Programmatic media buying (PMB) has been touted as the future of media planning and buying, especially in the online digital segment. A September 2011 Forrester report ("The Future of Digital Media Buying," Joanna O'Connell and Michael Greene, Forrester Research Report, September 21, 2011) asserts that media professionals not engaging in programmatic buying will be in jeopardy of losing their jobs through obsolescence. I have recently spoken to over 25 digital media buyers from large agencies, all of whom told me that they were well aware of the benefits of and motivations for adopting PMB.
Yet, they haven't. Even after years of double-digit annual growth forecasts, PMB accounts for a meager 10 percent of total digital media buying. What allows this status quo to persist is the predictability and durability of the audience characteristics of digital media. An agency media planner, managing the launch campaign for an expensive running shoe for women, knows precisely which 5 web sites offer the best reach into wealthy female fitness lovers. Not only are these metrics unlikely to change in the near future, it is also improbable that new fitness sites will emerge to challenge the top 5. The confluence of these factors, known as the popularity persistence phenomenon, allows media buyers to stick to traditional negotiation-based manual buying. There is no compelling need for the buyer to go the PMB route to acquire inventory -- other than the theoretical promise of efficiency enhancement . Similarly, for the top publishers, there is no need to make their properties available through exchanges and real-time bidding systems -- they are secure in their prominence, feel no imminent threat from other publishers, and wish to keep control of their inventory. It is this duality -- the agencies and the publishers both secure in the status quo -- which I believe is the biggest impediment to large scale PMB adoption.
Imagine, if you will, an alternate media universe where these rules no longer apply. Here, high-ranking properties top the charts for very short periods: days and weeks, as opposed to months and years. Moreover, new properties emerge at high rates, and newcomers rocket to the top in no time at all -- often on their launch day. In such a universe, could an agency buy manually? No way!!. Here, our fictional shoe campaign planner could no longer find the 5 properties that provides the maximal reach into the target audience for the planning horizon, nor could she be sanguine that several other relevant top properties would not emerge in that time-frame. In such a volatile scenario, media buyers would be compelled to rely on a more reactive, spot buying scenario -- buying programmatically.
Publishers are greatly affected as well. No longer able to rely on creating properties with long-lived popularities and enduring reach, app publishers must adopt a strike-while-the-iron-is-hot approach -- ensuring inventory is available for buying during the relatively short periods when the property is hot -- achievable only through PMB systems.
Such media ecosystems are not imaginary -- they exist right now in the mobile app world. App popularities are notoriously volatile, and new apps break into top ranks at unprecedented rates. Here are some illustrative statistics from our scientists at Mobilewalla: in the ITunes Games category, the average stay of an app in the top 10 was just 6.52 hours. For Entertainment category the corresponding number was 4.4 hours. Over a period of 30 days, a total of 140 and 90 distinct apps made an appearance in the Top 10 for Games and Entertainment categories respectively. During the same time period, the top 5 fitness web sites remained unchanged. This pattern plays out in the entire app market, but especially in the audience-rich categories of Games, Entertainment and Lifestyle.

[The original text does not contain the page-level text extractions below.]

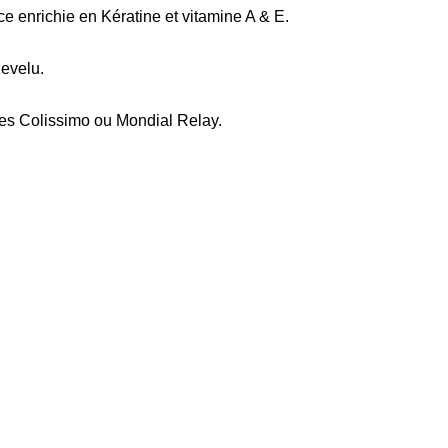
ce enrichie en Kératine et vitamine A & E.
evelu.
ces Colissimo ou Mondial Relay.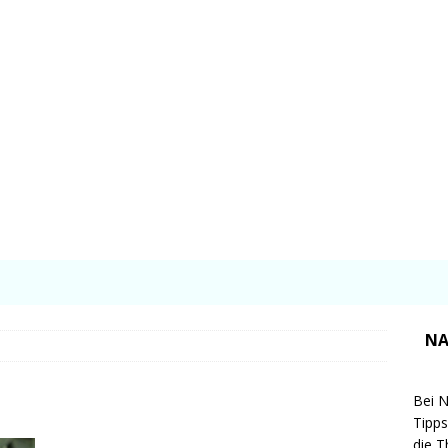
NA
Bei N
Tipps
die T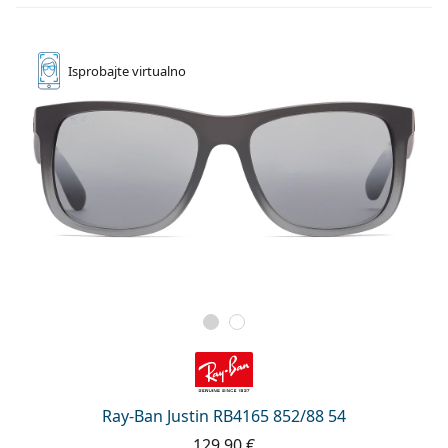
Isprobajte
virtualno
Ray-Ban Justin RB4165 852/88 54
129,90 €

At Mobilewalla, we believe that apps represent a media ecosystem where programmatic buying is not only important, but also mandatory. However, the successful application for PMB in apps requires addressing a number of hard problems, mostly data-centric, that do not arise in the case of display environments. These relate to the issues of audience measurement and reach estimation, two key factors in making advertising decisions.

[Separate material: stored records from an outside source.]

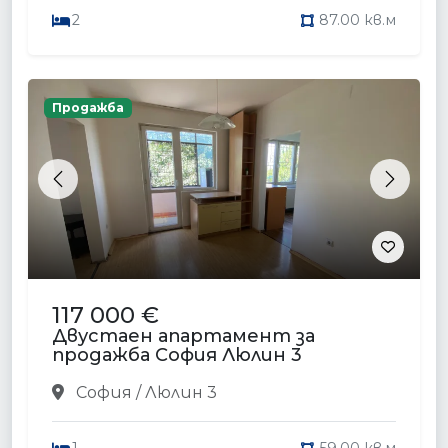
2
87.00 кв.м
Продажба
Previous
Next
117 000 €
Двустаен апартамент за
продажба София Люлин 3
София / Люлин 3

Audience measurement in apps is notoriously hard, as traditional panel-driven methods do not apply. Reach estimation is equally complicated owing to the transience of app popularity and the need for real-time tracking of this vast universe. Traditional digital media research companies as well as existing DMPs are not set up to perform the type of big-data collection and analysis that is required to compute and deliver these data signals essential to performing effective in-app advertising.
As a result, big-data ventures like Mobilewalla are inventing entirely new classes of techniques to perform real-time data collection, non panel-driven audience measurement and model-based reach estimations. The understanding and adoption of these signals have the potential to unlock the great promise of reaching engaged audiences via mobile apps.